BW 02/2022 - AGENDA

Modernisierung der Verwaltung neu denken

Ein Chief Digital Officer mit zwei Schreibtischen soll es nun richten – wichtig wäre vor allem ein Ausbau der digital verfügbaren Dienstleistungen
Im Wahlkampf war es parteiübergreifend eines der vorrangigen Themen: Die Berliner Verwaltung, für die wir unbestritten über die Landesgrenzen hinweg eher belächelt als gefeiert werden, sollte Chefinnensache werden. Den neuen Anlauf übernimmt nun ein Mann, Dr. Ralf Kleindiek, der Chief Digital Officer von Berlin.
Als Staatssekretär in der Senatsinnenverwaltung bündelt er nunmehr sämtliche Themen der Modernisierung und Digitalisierung der Berliner Verwaltung. Helfen soll ihm dabei ein zweiter Schreibtisch in der Senatskanzlei bei der Regierenden Bürgermeisterin. Statt das wichtige Querschnittsthema endlich vollständig im Roten Rathaus anzusiedeln, muss der Verantwortliche nunmehr gleich zwei Chefinnen berichten, der Innensenatorin, Iris Spranger, und der Regierenden Bürgermeisterin, Franziska Giffey. Zumindest trennt die beiden Schreibtische im Grunde nur eine große Straße, die ist allerdings stark befahren – die Gefahr, unter die Räder zu kommen, also unbestritten.
Ein kurzer Rückblick: Der rot-rot-grüne Senat der letzten fünf Jahre hatte die Digitalisierungsstrategie in der Wirtschaftsverwaltung, die IKT-Steuerung in der Senatsinnenverwaltung und die Prozessmodernisierung im Roten Rathaus angesiedelt, hinzu kamen die Digitalisierungs-Verantwortlichkeiten in jedem einzelnen Fachressort. Ohne Frage ist diese dezentrale Struktur nicht aufgegangen. Der Digitalisierungsfortschritt ist überschaubar geblieben, und das trotz eines E-Government-Gesetzes mit Durchgriffsmacht für die IKT-Staatssekretärin sowie eines Zukunftspaktes Verwaltung zwischen den Bezirken und dem Land.
Der wichtigste Wunsch an und für die neu geschaffene Hybrid-Position des CDO ist, dass er die Macht der gebündelten Kompetenz und der Rückendeckung aus dem Roten Rathaus besser zu nutzen weiß als seine Vorgänger.
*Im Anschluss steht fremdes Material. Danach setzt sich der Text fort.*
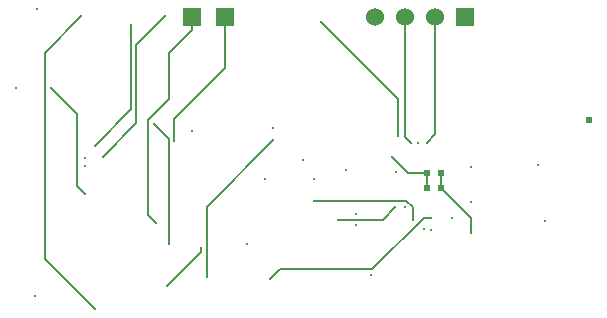
<source format=gbl>
G04 Layer: BottomLayer*
G04 EasyEDA v6.5.34, 2023-10-27 16:27:23*
G04 808af14f2a724accbce3cd49f21b2442,3d03538306d245868c61186af2047e2d,10*
G04 Gerber Generator version 0.2*
G04 Scale: 100 percent, Rotated: No, Reflected: No *
G04 Dimensions in millimeters *
G04 leading zeros omitted , absolute positions ,4 integer and 5 decimal *
%FSLAX45Y45*%
%MOMM*%

%ADD10C,0.2030*%
%ADD11R,1.5748X1.5748*%
%ADD12R,0.5000X0.5000*%
%ADD13R,1.5240X1.5240*%
%ADD14C,1.5240*%
%ADD15C,0.6096*%
%ADD16C,0.3000*%

%LPD*%
D10*
X2121918Y4515639D02*
G01*
X2408201Y4801923D01*
X2408201Y4836264D01*
X2408227Y4836264D01*
X4202203Y5075836D02*
G01*
X4202203Y5182618D01*
X4145815Y5239006D01*
X3368194Y5239006D01*
X2108024Y6801665D02*
G01*
X1862533Y6556174D01*
X1862533Y5893564D01*
X1582295Y5613326D01*
X3573477Y5079596D02*
G01*
X3949829Y5079596D01*
X4055798Y5185564D01*
X4140202Y6794502D02*
G01*
X4140202Y5778705D01*
X4190621Y5728286D01*
X4394202Y6794502D02*
G01*
X4394202Y5801972D01*
X4320034Y5727804D01*
X1137820Y6195976D02*
G01*
X1360324Y5973472D01*
X1360324Y5364457D01*
X1431673Y5293108D01*
X4353689Y5092651D02*
G01*
X4294583Y5092651D01*
X3860116Y4658184D01*
X3075815Y4658184D01*
X2992020Y4574390D01*
X2139165Y4875405D02*
G01*
X2139139Y4875405D01*
X2139139Y5760087D01*
X2007974Y5891253D01*
X2185570Y5748886D02*
G01*
X2185596Y5748886D01*
X2185596Y5932731D01*
X2447317Y6194452D01*
X2447317Y6194452D02*
G01*
X2616202Y6363337D01*
X2616202Y6794502D01*
X2336802Y6794502D02*
G01*
X2336802Y6685257D01*
X2336802Y6685257D02*
G01*
X2140206Y6488661D01*
X2140206Y6099050D01*
X2140206Y6099050D02*
G01*
X1961898Y5920742D01*
X1961898Y5117289D01*
X2031723Y5047465D01*
X1397688Y6802020D02*
G01*
X1087478Y6491810D01*
X1087478Y4748456D01*
X1510413Y4325520D01*
X3426335Y6752059D02*
G01*
X4077185Y6101209D01*
X4077185Y5788433D01*
X2461668Y4597402D02*
G01*
X2461668Y5187444D01*
X3023618Y5749394D01*
X4321507Y5470197D02*
G01*
X4321507Y5350207D01*
X4321507Y5470197D02*
G01*
X4164307Y5470197D01*
X4026435Y5608068D01*
X4441497Y5470197D02*
G01*
X4441497Y5350207D01*
X4699154Y4961994D02*
G01*
X4699154Y5092550D01*
X4441497Y5350207D01*
X1816889Y6730977D02*
G01*
X1816864Y6730977D01*
X1816864Y6014671D01*
X1508787Y5706595D01*
D11*
G01*
X2616200Y6794500D03*
G01*
X2336800Y6794500D03*
D12*
G01*
X5699201Y5923991D03*
D13*
G01*
X4648200Y6794500D03*
D14*
G01*
X4394200Y6794500D03*
G01*
X4140200Y6794500D03*
G01*
X3886200Y6794500D03*
D15*
G01*
X4321505Y5350205D03*
G01*
X4441494Y5350205D03*
G01*
X4441494Y5470194D03*
G01*
X4321505Y5470194D03*
D16*
G01*
X3272894Y5586580D03*
G01*
X3020951Y5850765D03*
G01*
X1816889Y6730977D03*
G01*
X1508787Y5706595D03*
G01*
X4699154Y4961994D03*
G01*
X4026435Y5608068D03*
G01*
X2461668Y4597402D03*
G01*
X3023618Y5749394D03*
G01*
X4534131Y5092677D03*
G01*
X4077185Y5788433D03*
G01*
X3426335Y6752059D03*
G01*
X5322420Y5066388D03*
G01*
X1397688Y6802020D03*
G01*
X1510413Y4325520D03*
G01*
X4295091Y4998824D03*
G01*
X2031723Y5047465D03*
G01*
X2140206Y6099050D03*
G01*
X5261510Y5537634D03*
G01*
X4697224Y5232427D03*
G01*
X4135605Y5184701D03*
G01*
X3368017Y5419422D03*
G01*
X2447317Y6194452D03*
G01*
X2185570Y5748886D03*
G01*
X2139165Y4875405D03*
G01*
X2007974Y5891253D03*
G01*
X2330198Y5831486D03*
G01*
X2801876Y4872560D03*
G01*
X2992020Y4574390D03*
G01*
X4353689Y5092651D03*
G01*
X1137820Y6195976D03*
G01*
X1431673Y5293108D03*
G01*
X4700196Y5527245D03*
G01*
X1006655Y4434512D03*
G01*
X4320034Y5727804D03*
G01*
X4246730Y5727473D03*
G01*
X1017602Y6863006D03*
G01*
X4190621Y5728286D03*
G01*
X4055798Y5185564D03*
G01*
X3573477Y5079596D03*
G01*
X4064993Y5485208D03*
G01*
X3725496Y5031031D03*
G01*
X2108024Y6801665D03*
G01*
X1582295Y5613326D03*
G01*
X4354680Y4993921D03*
G01*
X3847543Y4612566D03*
G01*
X845720Y6195291D03*
G01*
X1428015Y5599102D03*
G01*
X2956130Y5421835D03*
G01*
X1431444Y5536008D03*
G01*
X3368194Y5239006D03*
G01*
X4202203Y5075836D03*
G01*
X2121918Y4515639D03*
G01*
X2408227Y4836264D03*
G01*
X3725496Y5128287D03*
G01*
X3633650Y5499254D03*
M02*

</source>
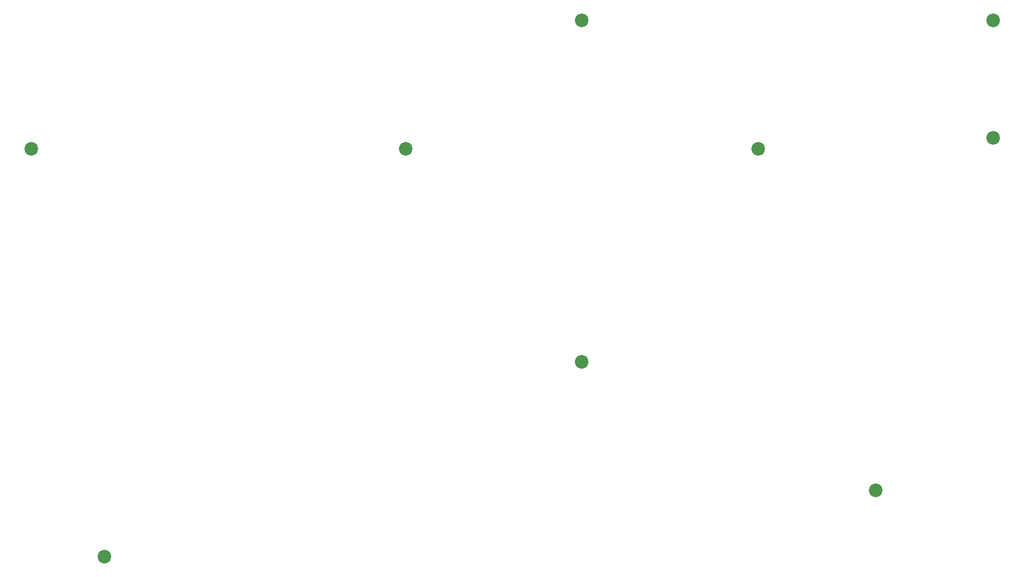
<source format=gbr>
G04 #@! TF.GenerationSoftware,KiCad,Pcbnew,(6.0.8)*
G04 #@! TF.CreationDate,2023-02-19T03:10:24+09:00*
G04 #@! TF.ProjectId,ma8ic_split_69_right_bottom_plate,6d613869-635f-4737-906c-69745f36395f,0.1*
G04 #@! TF.SameCoordinates,Original*
G04 #@! TF.FileFunction,Soldermask,Top*
G04 #@! TF.FilePolarity,Negative*
%FSLAX46Y46*%
G04 Gerber Fmt 4.6, Leading zero omitted, Abs format (unit mm)*
G04 Created by KiCad (PCBNEW (6.0.8)) date 2023-02-19 03:10:24*
%MOMM*%
%LPD*%
G01*
G04 APERTURE LIST*
%ADD10C,2.200000*%
G04 APERTURE END LIST*
D10*
G04 #@! TO.C,*
X166687444Y-93464101D03*
G04 #@! TD*
G04 #@! TO.C,REF\u002A\u002A*
X214312500Y-114300000D03*
G04 #@! TD*
G04 #@! TO.C,*
X233362500Y-38100000D03*
G04 #@! TD*
G04 #@! TO.C,*
X77390510Y-58935947D03*
G04 #@! TD*
G04 #@! TO.C,*
X166688200Y-38099965D03*
G04 #@! TD*
G04 #@! TO.C,*
X233362500Y-57149965D03*
G04 #@! TD*
G04 #@! TO.C,REF\u002A\u002A*
X195262468Y-58935947D03*
G04 #@! TD*
G04 #@! TO.C,REF\u002A\u002A*
X138113080Y-58935947D03*
G04 #@! TD*
G04 #@! TO.C,REF\u002A\u002A*
X89296770Y-125015690D03*
G04 #@! TD*
M02*

</source>
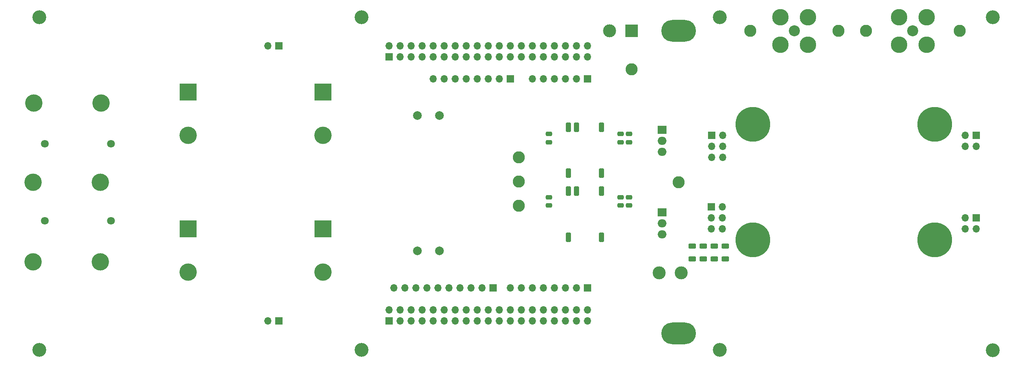
<source format=gbr>
%TF.GenerationSoftware,KiCad,Pcbnew,9.0.2*%
%TF.CreationDate,2025-08-05T09:14:22-05:00*%
%TF.ProjectId,ST2402,53543234-3032-42e6-9b69-6361645f7063,1*%
%TF.SameCoordinates,Original*%
%TF.FileFunction,Soldermask,Bot*%
%TF.FilePolarity,Negative*%
%FSLAX46Y46*%
G04 Gerber Fmt 4.6, Leading zero omitted, Abs format (unit mm)*
G04 Created by KiCad (PCBNEW 9.0.2) date 2025-08-05 09:14:22*
%MOMM*%
%LPD*%
G01*
G04 APERTURE LIST*
G04 Aperture macros list*
%AMRoundRect*
0 Rectangle with rounded corners*
0 $1 Rounding radius*
0 $2 $3 $4 $5 $6 $7 $8 $9 X,Y pos of 4 corners*
0 Add a 4 corners polygon primitive as box body*
4,1,4,$2,$3,$4,$5,$6,$7,$8,$9,$2,$3,0*
0 Add four circle primitives for the rounded corners*
1,1,$1+$1,$2,$3*
1,1,$1+$1,$4,$5*
1,1,$1+$1,$6,$7*
1,1,$1+$1,$8,$9*
0 Add four rect primitives between the rounded corners*
20,1,$1+$1,$2,$3,$4,$5,0*
20,1,$1+$1,$4,$5,$6,$7,0*
20,1,$1+$1,$6,$7,$8,$9,0*
20,1,$1+$1,$8,$9,$2,$3,0*%
G04 Aperture macros list end*
%ADD10RoundRect,0.250000X0.625000X-0.312500X0.625000X0.312500X-0.625000X0.312500X-0.625000X-0.312500X0*%
%ADD11C,3.200000*%
%ADD12C,2.000000*%
%ADD13O,8.000000X5.000000*%
%ADD14R,1.700000X1.700000*%
%ADD15O,1.700000X1.700000*%
%ADD16R,2.000000X1.905000*%
%ADD17O,2.000000X1.905000*%
%ADD18C,8.000000*%
%ADD19C,3.000000*%
%ADD20R,3.000000X3.000000*%
%ADD21C,2.800000*%
%ADD22C,2.540000*%
%ADD23C,3.810000*%
%ADD24C,1.800000*%
%ADD25R,4.000000X4.000000*%
%ADD26C,4.000000*%
%ADD27RoundRect,0.300000X-0.300000X-0.800000X0.300000X-0.800000X0.300000X0.800000X-0.300000X0.800000X0*%
%ADD28RoundRect,0.250000X0.475000X-0.250000X0.475000X0.250000X-0.475000X0.250000X-0.475000X-0.250000X0*%
G04 APERTURE END LIST*
D10*
%TO.C,R8*%
X194945000Y-114850000D03*
X194945000Y-111925000D03*
%TD*%
%TO.C,R7*%
X192405000Y-114850000D03*
X192405000Y-111925000D03*
%TD*%
%TO.C,R6*%
X189865000Y-114850000D03*
X189865000Y-111925000D03*
%TD*%
%TO.C,R5*%
X187325000Y-114850000D03*
X187325000Y-111925000D03*
%TD*%
D11*
%TO.C,H1*%
X256540000Y-59055000D03*
%TD*%
%TO.C,H2*%
X256540000Y-136000000D03*
%TD*%
%TO.C,H3*%
X193675000Y-59055000D03*
%TD*%
%TO.C,H4*%
X193675000Y-135890000D03*
%TD*%
%TO.C,H5*%
X36830000Y-59055000D03*
%TD*%
%TO.C,H6*%
X36830000Y-135890000D03*
%TD*%
%TO.C,H7*%
X111125000Y-135890000D03*
%TD*%
%TO.C,H8*%
X111125000Y-59055000D03*
%TD*%
D12*
%TO.C,F2*%
X129032000Y-113040000D03*
X123952000Y-113030000D03*
%TD*%
D13*
%TO.C,TP2*%
X184150000Y-132080000D03*
%TD*%
D14*
%TO.C,J11*%
X252750000Y-105430000D03*
D15*
X250210000Y-105430000D03*
X252750000Y-107970000D03*
X250210000Y-107970000D03*
%TD*%
D16*
%TO.C,Q1*%
X180340000Y-85090000D03*
D17*
X180340000Y-87630000D03*
X180340000Y-90170000D03*
%TD*%
D14*
%TO.C,J22*%
X191765000Y-102885000D03*
D15*
X194305000Y-102885000D03*
X191765000Y-105425000D03*
X194305000Y-105425000D03*
X191765000Y-107965000D03*
X194305000Y-107965000D03*
%TD*%
D14*
%TO.C,J2*%
X117475000Y-68275000D03*
D15*
X117475000Y-65735000D03*
X120015000Y-68275000D03*
X120015000Y-65735000D03*
X122555000Y-68275000D03*
X122555000Y-65735000D03*
X125095000Y-68275000D03*
X125095000Y-65735000D03*
X127635000Y-68275000D03*
X127635000Y-65735000D03*
X130175000Y-68275000D03*
X130175000Y-65735000D03*
X132715000Y-68275000D03*
X132715000Y-65735000D03*
X135255000Y-68275000D03*
X135255000Y-65735000D03*
X137795000Y-68275000D03*
X137795000Y-65735000D03*
X140335000Y-68275000D03*
X140335000Y-65735000D03*
X142875000Y-68275000D03*
X142875000Y-65735000D03*
X145415000Y-68275000D03*
X145415000Y-65735000D03*
X147955000Y-68275000D03*
X147955000Y-65735000D03*
X150495000Y-68275000D03*
X150495000Y-65735000D03*
X153035000Y-68275000D03*
X153035000Y-65735000D03*
X155575000Y-68275000D03*
X155575000Y-65735000D03*
X158115000Y-68275000D03*
X158115000Y-65735000D03*
X160655000Y-68275000D03*
X160655000Y-65735000D03*
X163195000Y-68275000D03*
X163195000Y-65735000D03*
%TD*%
D14*
%TO.C,J12*%
X252750000Y-86380000D03*
D15*
X250210000Y-86380000D03*
X252750000Y-88920000D03*
X250210000Y-88920000D03*
%TD*%
D14*
%TO.C,J4*%
X145415000Y-73355000D03*
D15*
X142875000Y-73355000D03*
X140335000Y-73355000D03*
X137795000Y-73355000D03*
X135255000Y-73355000D03*
X132715000Y-73355000D03*
X130175000Y-73355000D03*
X127635000Y-73355000D03*
%TD*%
D18*
%TO.C,TP18*%
X243205000Y-83820000D03*
%TD*%
D19*
%TO.C,J14*%
X179705000Y-118110000D03*
%TD*%
D20*
%TO.C,J9*%
X173355000Y-62230000D03*
D19*
X168275000Y-62230000D03*
%TD*%
D21*
%TO.C,TP6*%
X184150000Y-97155000D03*
%TD*%
D12*
%TO.C,F1*%
X129032000Y-81798000D03*
X123952000Y-81788000D03*
%TD*%
D22*
%TO.C,J19*%
X210820000Y-62230000D03*
D23*
X207645000Y-59055000D03*
X207645000Y-65405000D03*
X213995000Y-59055000D03*
X213995000Y-65405000D03*
%TD*%
D24*
%TO.C,R9*%
X38100000Y-88265000D03*
X53340000Y-88265000D03*
%TD*%
D22*
%TO.C,J13*%
X238125000Y-62230000D03*
D23*
X234950000Y-59055000D03*
X234950000Y-65405000D03*
X241300000Y-59055000D03*
X241300000Y-65405000D03*
%TD*%
D18*
%TO.C,TP17*%
X201295000Y-110490000D03*
%TD*%
D21*
%TO.C,TP14*%
X200660000Y-62230000D03*
%TD*%
D25*
%TO.C,C14*%
X102235000Y-107950000D03*
D26*
X102235000Y-117950000D03*
%TD*%
D14*
%TO.C,J1*%
X117475000Y-129185000D03*
D15*
X117475000Y-126645000D03*
X120015000Y-129185000D03*
X120015000Y-126645000D03*
X122555000Y-129185000D03*
X122555000Y-126645000D03*
X125095000Y-129185000D03*
X125095000Y-126645000D03*
X127635000Y-129185000D03*
X127635000Y-126645000D03*
X130175000Y-129185000D03*
X130175000Y-126645000D03*
X132715000Y-129185000D03*
X132715000Y-126645000D03*
X135255000Y-129185000D03*
X135255000Y-126645000D03*
X137795000Y-129185000D03*
X137795000Y-126645000D03*
X140335000Y-129185000D03*
X140335000Y-126645000D03*
X142875000Y-129185000D03*
X142875000Y-126645000D03*
X145415000Y-129185000D03*
X145415000Y-126645000D03*
X147955000Y-129185000D03*
X147955000Y-126645000D03*
X150495000Y-129185000D03*
X150495000Y-126645000D03*
X153035000Y-129185000D03*
X153035000Y-126645000D03*
X155575000Y-129185000D03*
X155575000Y-126645000D03*
X158115000Y-129185000D03*
X158115000Y-126645000D03*
X160655000Y-129185000D03*
X160655000Y-126645000D03*
X163195000Y-129185000D03*
X163195000Y-126645000D03*
%TD*%
D21*
%TO.C,TP12*%
X173355000Y-71120000D03*
%TD*%
D25*
%TO.C,C10*%
X71120000Y-76360000D03*
D26*
X71120000Y-86360000D03*
%TD*%
D14*
%TO.C,J8*%
X92075000Y-65659000D03*
D15*
X89535000Y-65659000D03*
%TD*%
D14*
%TO.C,J6*%
X141395000Y-121585000D03*
D15*
X138855000Y-121585000D03*
X136315000Y-121585000D03*
X133775000Y-121585000D03*
X131235000Y-121585000D03*
X128695000Y-121585000D03*
X126155000Y-121585000D03*
X123615000Y-121585000D03*
X121075000Y-121585000D03*
X118535000Y-121585000D03*
%TD*%
D21*
%TO.C,TP5*%
X147320000Y-97028000D03*
%TD*%
%TO.C,TP4*%
X147320000Y-91440000D03*
%TD*%
D19*
%TO.C,J18*%
X184785000Y-118110000D03*
%TD*%
D26*
%TO.C,J16*%
X50930000Y-97155000D03*
X35430000Y-97155000D03*
%TD*%
D21*
%TO.C,TP11*%
X147320000Y-102616000D03*
%TD*%
D16*
%TO.C,Q2*%
X180340000Y-104140000D03*
D17*
X180340000Y-106680000D03*
X180340000Y-109220000D03*
%TD*%
D14*
%TO.C,J5*%
X163195000Y-73355000D03*
D15*
X160655000Y-73355000D03*
X158115000Y-73355000D03*
X155575000Y-73355000D03*
X153035000Y-73355000D03*
X150495000Y-73355000D03*
%TD*%
D13*
%TO.C,TP1*%
X184150000Y-62230000D03*
%TD*%
D18*
%TO.C,TP16*%
X201295000Y-83820000D03*
%TD*%
D24*
%TO.C,R10*%
X53340000Y-106045000D03*
X38100000Y-106045000D03*
%TD*%
D26*
%TO.C,J17*%
X50930000Y-115570000D03*
X35430000Y-115570000D03*
%TD*%
%TO.C,J15*%
X51060000Y-78900000D03*
X35560000Y-78900000D03*
%TD*%
D21*
%TO.C,TP15*%
X220980000Y-62230000D03*
%TD*%
%TO.C,TP13*%
X248920000Y-62230000D03*
%TD*%
D25*
%TO.C,C13*%
X71120000Y-107950000D03*
D26*
X71120000Y-117950000D03*
%TD*%
D14*
%TO.C,J7*%
X92075000Y-129185000D03*
D15*
X89535000Y-129185000D03*
%TD*%
D14*
%TO.C,J3*%
X163195000Y-121585000D03*
D15*
X160655000Y-121585000D03*
X158115000Y-121585000D03*
X155575000Y-121585000D03*
X153035000Y-121585000D03*
X150495000Y-121585000D03*
X147955000Y-121585000D03*
X145415000Y-121585000D03*
%TD*%
D14*
%TO.C,J21*%
X191770000Y-86360000D03*
D15*
X194310000Y-86360000D03*
X191770000Y-88900000D03*
X194310000Y-88900000D03*
X191770000Y-91440000D03*
X194310000Y-91440000D03*
%TD*%
D18*
%TO.C,TP19*%
X243205000Y-110490000D03*
%TD*%
D21*
%TO.C,TP10*%
X227330000Y-62230000D03*
%TD*%
D25*
%TO.C,C11*%
X102235000Y-76360000D03*
D26*
X102235000Y-86360000D03*
%TD*%
D27*
%TO.C,U7*%
X158750000Y-99255000D03*
X160655000Y-99255000D03*
X166370000Y-99255000D03*
X166370000Y-109855000D03*
X158750000Y-109855000D03*
%TD*%
D28*
%TO.C,C6*%
X154305000Y-87945000D03*
X154305000Y-86045000D03*
%TD*%
%TO.C,C35*%
X170815000Y-102550000D03*
X170815000Y-100650000D03*
%TD*%
%TO.C,C34*%
X170815000Y-87945000D03*
X170815000Y-86045000D03*
%TD*%
%TO.C,C4*%
X154305000Y-102550000D03*
X154305000Y-100650000D03*
%TD*%
%TO.C,C36*%
X172720000Y-87945000D03*
X172720000Y-86045000D03*
%TD*%
D27*
%TO.C,U1*%
X158750000Y-84455000D03*
X160655000Y-84455000D03*
X166370000Y-84455000D03*
X166370000Y-95055000D03*
X158750000Y-95055000D03*
%TD*%
D28*
%TO.C,C37*%
X172720000Y-102550000D03*
X172720000Y-100650000D03*
%TD*%
M02*

</source>
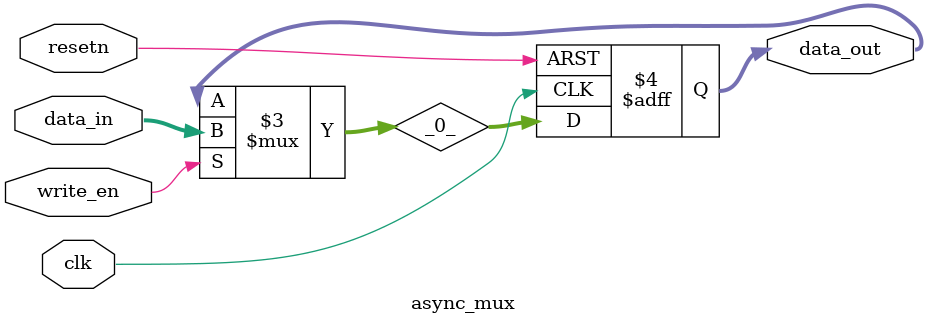
<source format=v>
/* Generated by Yosys 0.33 (git sha1 2584903a060) */

module async_mux(data_in, clk, resetn, write_en, data_out);
  wire [15:0] _0_;
  input clk;
  wire clk;
  input [15:0] data_in;
  wire [15:0] data_in;
  output [15:0] data_out;
  reg [15:0] data_out;
  input resetn;
  wire resetn;
  input write_en;
  wire write_en;
  always @(posedge clk, negedge resetn)
    if (!resetn) data_out <= 16'h0000;
    else data_out <= _0_;
  assign _0_ = write_en ? data_in : data_out;
endmodule

</source>
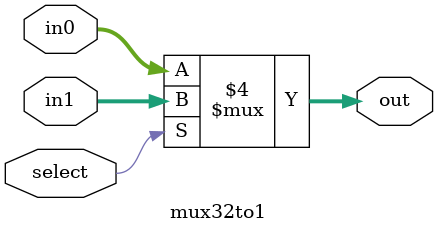
<source format=v>
`timescale 1ns / 1ps
module mux32to1(
 out, in0, in1, select
    );
	
    
   input select;
	input [31:0]in0;
	input [31:0]in1;
	output reg [31:0]out;

	
	wire select;
	//wire[1:0] in;
	always @(select or in0 or in1)
	begin
	  if (select == 0)
		 out = in0;
	  else
		 out = in1;
	end


endmodule

</source>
Ich kann nur empfehlen, auch Expertise von außen einzubeziehen. Die hiesige Wirtschaft ist nicht nur in diesem Zusammenhang der Lösungsanbieter für die Probleme und Herausforderungen der Stadt, sondern auch und gerade in Berlin ein konstruktiver, kreativer und hilfsbereiter Berater.
Im kürzlich veröffentlichten 100-Tage-Programm des neuen Senats spielt die Verwaltungsmodernisierung jedenfalls leider keine herausragende Rolle. Die nutzungsintensive Wirtschaft wünscht sich aber vor allem einen Ausbau der digital verfügbaren Verwaltungsdienstleistungen statt der angekündigten Vermarktung der 41 bestehenden aus dem Bereich der Bürgerdienste.